### Assignment 1
From the passage on the reporter pattern, copy the part starting at "static bool pull(ArrayView<uint8_t>& b, int64_t*" and ending at "all the elements.".
### Assignment 2
In the passage on the reporter pattern, what kind of object is the reporter described as?

=== Document text ===

This is known as the reporter pattern. The reporter is an object with a templated operator() method, like the StructSerializeReporter and StructDeserializeReporter below.

The serializer implementation would look something like this:

// Push a serialized T to the end of out.
template <typename T> void serialize(const T& t, Array<uint8_t>& out) {
  SerializeImpl<T>::push(t, out);
}

// Pull a T from the start of bytes, and store it in out. Advance the head
// of bytes by however many bytes were read. Return whether successful.
template <typename T>
bool deserialize(const ArrayView<uint8_t>& bytes, T* out) {
  return SerializeImpl<T>::pull(bytes, out);
}

// Default implementation of SerializeImpl assumes T is a struct.
template <typename T> struct SerializeImpl {
  static void push(const T& t, Array<uint8_t>& o) {
    StructSerializeReporter r(o);
    t.report(r);
  }

  static bool pull(ArrayView<uint8_t>& b, T* t) {
    StructDeserializeReporter r(b);
    t->report(r);
    return r.ok;
  }
};

// StructSerializeReporter serializes each reported field.
struct StructSerializeReporter {
  Array<uint8_t>& o;
  StructSerializeReporter(Array<uint8_t>& o) : o(o) {}

  template <typename T> void operator()(const T& t) {
    serialize(t, o);
  }
};

// StructDeserializeReporter deserializes each reported field.
struct StructDeserializeReporter {
  ArrayView<uint8_t>& b;
  bool ok = true;
  StructSerializeReporter(ArrayView<uint8_t>& b) : b(b) {}

  template <typename T> void operator()(T& t) {
    if (!deserialize(b, &t)) ok = false;
  }
};

// Specializations for each primitive type handle the actual serialization.
template <> struct SerializeImpl<int64_t> {
  static void push(int64_t t, Array<uint8_t>& o) {
    // Serialize t into o.
    // I'll talk about how to actually do this later.
  }

  static bool pull(ArrayView<uint8_t>& b, int64_t* t) {
    // Deserialize an int from b, and store it in t.
    // Advance the head of b by however many bytes were read.
    // Return whether we succeded.
  }
};

// Partial specialization for Arrays.
template <typename T> struct SerializeImpl<Array<T>> {
  static void push(const Array<T>& a, Array<uint8_t>& o) {
    // Write a size prefix.
    serialize(a.size(), o);
    // Then write all the elements.

=== Data listing ===

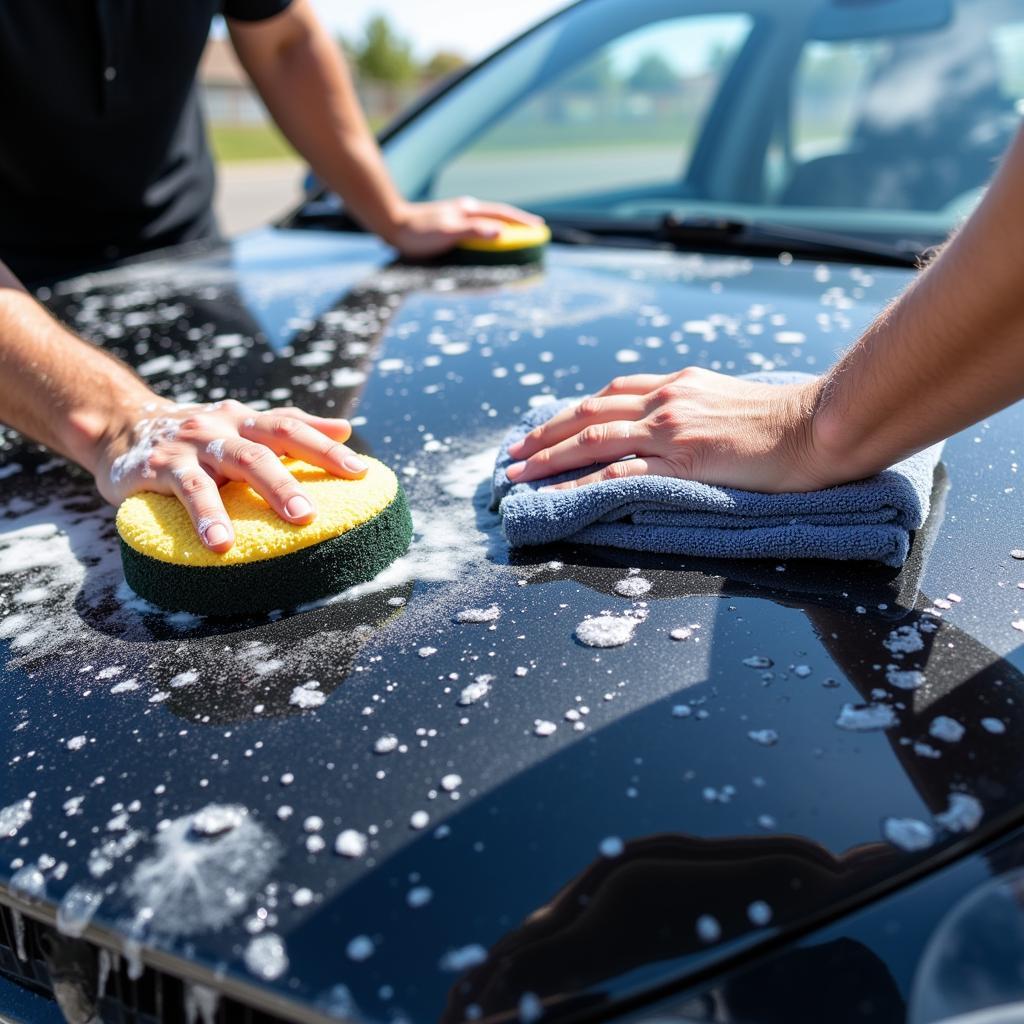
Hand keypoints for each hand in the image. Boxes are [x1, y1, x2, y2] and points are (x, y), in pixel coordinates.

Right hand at [92, 398, 367, 551]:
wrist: (120, 426)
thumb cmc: (197, 437)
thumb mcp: (241, 426)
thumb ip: (289, 426)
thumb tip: (344, 428)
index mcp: (246, 420)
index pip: (291, 427)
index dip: (325, 447)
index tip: (360, 471)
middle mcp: (222, 427)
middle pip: (267, 446)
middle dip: (297, 477)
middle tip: (319, 509)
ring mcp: (191, 444)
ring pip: (235, 464)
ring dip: (266, 491)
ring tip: (294, 522)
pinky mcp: (158, 466)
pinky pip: (188, 490)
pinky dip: (207, 516)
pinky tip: (221, 544)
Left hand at [389, 196, 543, 258]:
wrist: (390, 224)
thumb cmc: (417, 232)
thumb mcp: (447, 233)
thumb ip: (473, 232)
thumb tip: (500, 232)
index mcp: (468, 211)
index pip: (502, 215)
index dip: (521, 222)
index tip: (539, 228)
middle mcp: (464, 210)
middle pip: (498, 215)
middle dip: (517, 223)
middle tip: (535, 230)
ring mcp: (456, 215)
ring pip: (487, 219)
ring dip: (504, 225)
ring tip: (516, 234)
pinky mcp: (448, 223)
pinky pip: (476, 226)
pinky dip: (488, 230)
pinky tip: (486, 237)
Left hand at [505, 367, 831, 493]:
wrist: (818, 426)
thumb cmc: (781, 420)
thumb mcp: (726, 399)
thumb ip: (691, 407)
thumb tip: (667, 426)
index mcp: (676, 384)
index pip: (609, 392)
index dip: (571, 411)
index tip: (545, 427)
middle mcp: (665, 400)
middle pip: (587, 412)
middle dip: (543, 433)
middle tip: (512, 454)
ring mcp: (671, 429)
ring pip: (591, 439)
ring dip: (547, 457)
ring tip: (516, 475)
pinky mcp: (681, 460)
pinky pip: (617, 474)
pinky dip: (579, 485)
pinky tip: (555, 496)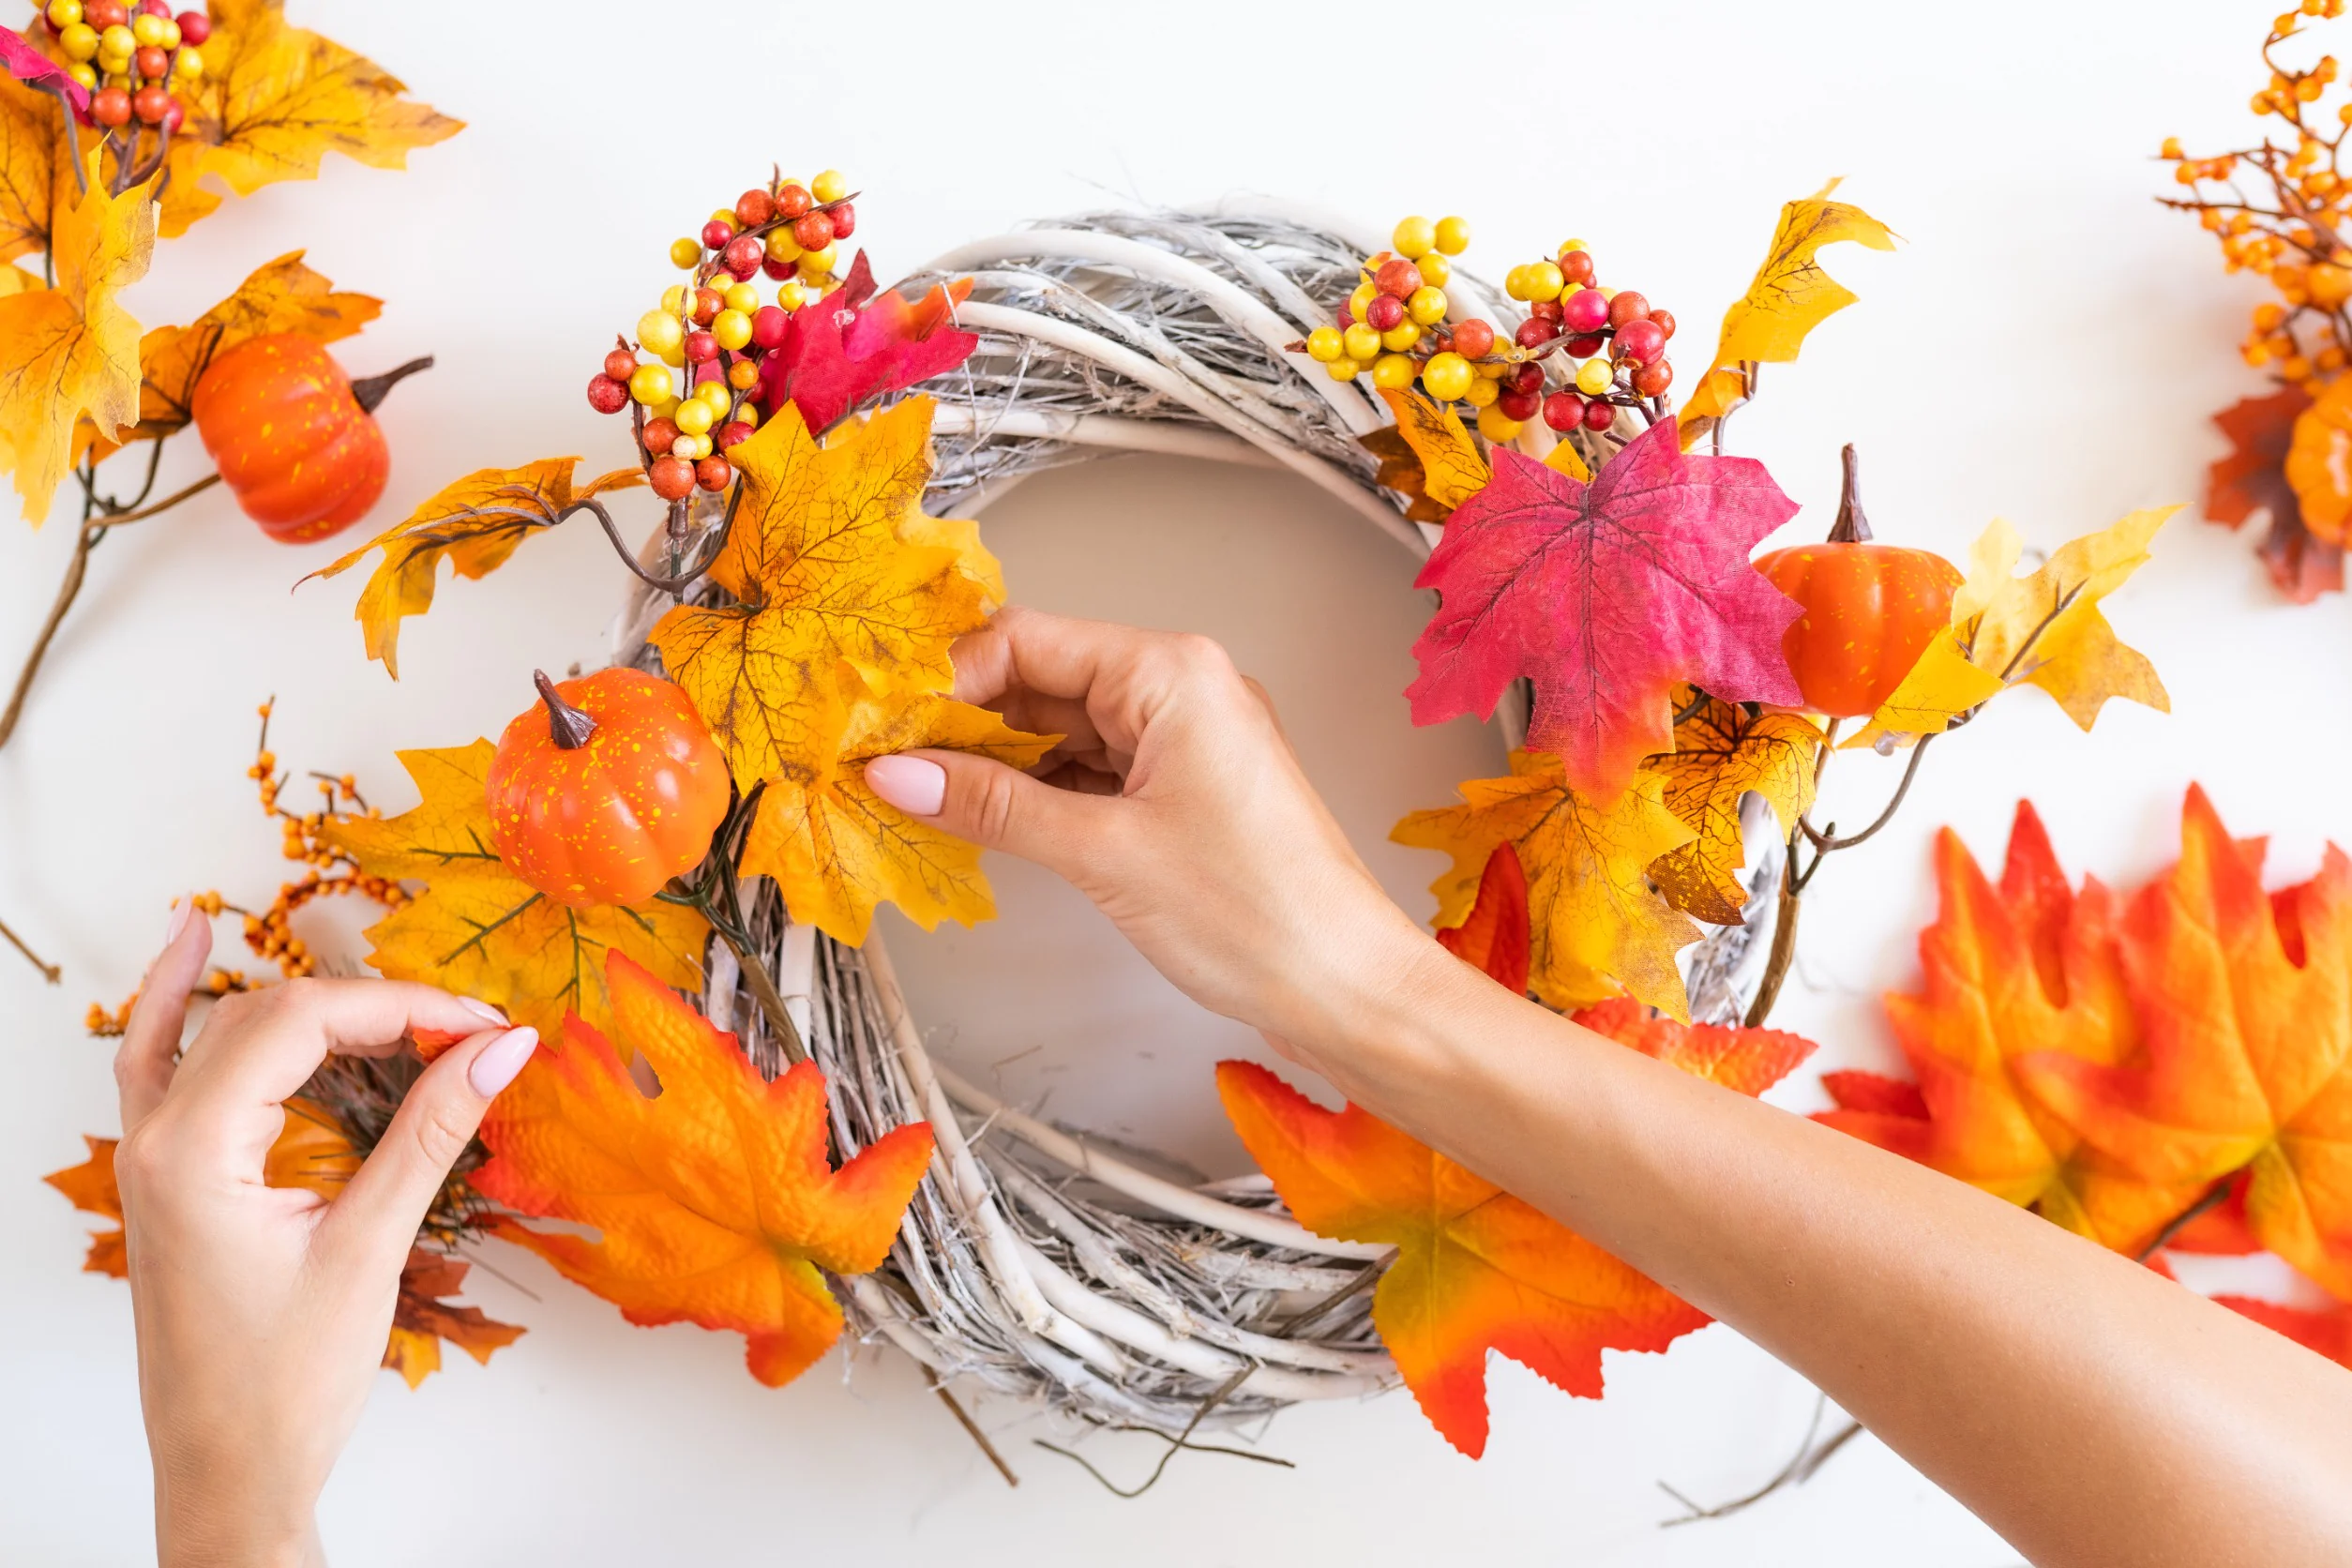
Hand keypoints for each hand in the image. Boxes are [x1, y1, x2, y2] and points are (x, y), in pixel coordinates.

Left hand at [113, 905, 539, 1567]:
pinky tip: (193, 941)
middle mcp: (157, 1138)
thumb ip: (430, 1133)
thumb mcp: (368, 1249)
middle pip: (270, 1014)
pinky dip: (174, 998)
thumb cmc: (285, 1384)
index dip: (405, 1006)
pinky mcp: (167, 1173)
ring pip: (226, 1027)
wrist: (227, 1472)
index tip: (485, 1025)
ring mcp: (151, 1153)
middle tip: (470, 1033)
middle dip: (376, 1007)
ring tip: (399, 1000)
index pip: (306, 1023)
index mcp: (193, 1152)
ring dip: (310, 1001)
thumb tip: (502, 1047)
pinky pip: (155, 1057)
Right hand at [864, 606, 1443, 1079]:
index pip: (1024, 640)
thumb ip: (993, 805)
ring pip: (1061, 727)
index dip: (943, 681)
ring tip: (918, 796)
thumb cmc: (1256, 914)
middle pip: (1040, 678)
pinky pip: (1091, 769)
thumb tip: (899, 772)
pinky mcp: (1185, 790)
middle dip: (960, 722)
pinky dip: (1038, 792)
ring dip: (994, 760)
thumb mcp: (1102, 854)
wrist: (1345, 988)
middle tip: (881, 765)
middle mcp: (1181, 687)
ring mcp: (1185, 739)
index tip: (879, 725)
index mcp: (1171, 672)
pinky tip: (985, 820)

===

### Answer area 1
static bool pull(ArrayView<uint8_t>& b, int64_t* t) {
    // Deserialize an int from b, and store it in t.
    // Advance the head of b by however many bytes were read.
    // Return whether we succeded.
  }
};

// Partial specialization for Arrays.
template <typename T> struct SerializeImpl<Array<T>> {
  static void push(const Array<T>& a, Array<uint8_t>& o) {
    // Write a size prefix.
    serialize(a.size(), o);
    // Then write all the elements.

### Answer area 2
An object with a templated operator() method.